La terza fase di privatizzazione di Alitalia continua ad avere accelerate improvvise e brusche frenate. La settimana scorsa indiscrezioni giornalistiche avevano palesato un’imminente presentazione del piano di salvataggio del nuovo advisor, Intesa SanPaolo. Questo piano prevedeva una soluzione che poteva essere considerato una soluzione fallimentare, come la situazione di Alitalia.



Suddividendo la compagnia di bandiera nella parte sana dalla parte malata, la prima andava ai privati senza alcuna asta di mercato, mentre la seconda veniva messa a carico dello Stato. Gli esuberi previsti erano compresi tra il 30 e il 50 per cento della forza lavoro di Alitalia e l’impegno ulteriore dello Stato sarebbe contabilizzato all’incirca in un miliardo di Euro.
Alitalia Fly, il core business dell’azienda, avrebbe mantenuto gli asset più preziosi della compagnia e sarebbe confluita nella nuova NewCo insieme ad AirOne. La cordata italiana d’imprenditori, esterni al settore aereo, avrebbero dovuto dare un chip di circa 50 milioni di euro, con la speranza che la nuova compagnia non avrebbe bruciato altri soldi.
Alitalia Fly sarebbe stata ridotta e probabilmente la nuova compagnia con alle spalle Intesa – San Paolo avrebbe avuto solamente il 20-25 per cento della quota di mercato italiana e il 4 per cento di quella europea.
AirOne, secondo la soluzione prospettata, si sarebbe aggiudicata la nuova Alitalia senza alcuna asta di mercato.  
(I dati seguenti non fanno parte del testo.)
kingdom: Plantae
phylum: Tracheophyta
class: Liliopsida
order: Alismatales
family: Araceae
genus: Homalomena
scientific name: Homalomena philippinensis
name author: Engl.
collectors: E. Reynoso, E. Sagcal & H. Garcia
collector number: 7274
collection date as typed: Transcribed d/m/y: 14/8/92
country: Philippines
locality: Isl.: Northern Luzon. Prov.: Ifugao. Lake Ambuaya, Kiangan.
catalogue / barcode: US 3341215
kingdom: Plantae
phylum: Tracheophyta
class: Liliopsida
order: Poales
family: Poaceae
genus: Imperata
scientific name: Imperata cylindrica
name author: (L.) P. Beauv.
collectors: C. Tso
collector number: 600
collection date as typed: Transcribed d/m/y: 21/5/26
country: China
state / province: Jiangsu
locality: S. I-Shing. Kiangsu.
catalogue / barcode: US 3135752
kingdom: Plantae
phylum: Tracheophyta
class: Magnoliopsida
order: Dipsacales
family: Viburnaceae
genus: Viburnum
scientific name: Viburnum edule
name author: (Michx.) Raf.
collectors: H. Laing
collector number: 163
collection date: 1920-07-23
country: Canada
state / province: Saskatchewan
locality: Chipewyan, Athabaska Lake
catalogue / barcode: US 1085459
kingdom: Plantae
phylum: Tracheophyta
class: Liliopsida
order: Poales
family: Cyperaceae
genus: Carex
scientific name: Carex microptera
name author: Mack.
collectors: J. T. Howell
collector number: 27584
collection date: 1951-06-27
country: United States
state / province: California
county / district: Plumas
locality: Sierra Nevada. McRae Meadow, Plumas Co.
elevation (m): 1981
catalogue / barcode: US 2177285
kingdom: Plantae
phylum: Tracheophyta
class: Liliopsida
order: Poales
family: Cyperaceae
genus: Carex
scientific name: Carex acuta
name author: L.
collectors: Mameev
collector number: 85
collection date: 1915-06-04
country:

Se a dicembre l’offerta della compagnia abruzzese era stata inferiore a quella del colosso franco – olandese Air France – KLM perché assegnare direttamente a Luglio ad AirOne senza alcuna gara?
Le pressioni politiche e sindacali premono per arrivare ad una soluzione tutta italiana, perché solo in questo modo non sarebbero recise totalmente le influenze dei due attori che hanno portato al fallimento della compagnia. La soluzione francese ad Aprile sarebbe stata dura, ma non tanto quanto quella che sembra essere uscita in questi giorni. 

Si potrebbe allora affermare che “per fortuna” la soluzione tutta italiana e non di mercato era solamente  un’indiscrezione giornalistica; purtroppo non è così perché il Governo ha la via d’uscita molto stretta e la soluzione di Intesa, qualunque essa sarà, difficilmente potrà essere rifiutata.
Alitalia infatti sarebbe già fallita da dieci anni senza le continue ricapitalizzazioni a carico dei contribuenti. L’ultimo finanziamento da parte del Ministero delle Attività Produttive, il famoso prestito ponte di 300 milioni di Euro, permetterà alla compagnia di sopravvivere qualche altro mese e non i dodici mesi prospettati dall’azionista pubblico. 



Il vettore di bandiera continua a mostrare una disponibilità finanziaria netta a breve molto limitata. Alitalia ha condotto negli ultimi otto mesi operazioni straordinarie per circa 663 milioni di euro, 300 dei quali imputabili al prestito ponte. Senza queste operazioni (vendita slot, vendita opzioni sul carburante, vendita azioni, rimborso IRPEG e il finanziamento governativo), la disponibilità finanziaria netta a breve sarebbe in negativo per 448 milioni di Euro e la compagnia avrebbe già portato i libri in tribunale. 

Cosa differenzia le operazioni straordinarie di Alitalia? Le prime, quelle operate fino al 2 Aprile, erano tutte operazioni lecite, di mercato, dove la compagnia in difficoltà vendeva certe attività per potere andare avanti. L’ultima operazione, il prestito ponte, si configura invece come un aiuto di stato, altamente lesivo della concorrenza.
Il caso certamente è davvero bizzarro: il 2 Aprile non è solamente la data dell’ultima operazione straordinaria di Alitalia, ma anche dell’abbandono ufficiale di Air France – KLM dalla seconda fase di privatizzazione. 

Intesa – San Paolo, qualunque soluzione proporrà, non presenterà un piano facile ed ambizioso. Non è possibile prevedere come andrà a finire o chi vincerà la battaglia su Alitalia, ma certamente gli sconfitti sono già presenti all’appello: i contribuenti italiani.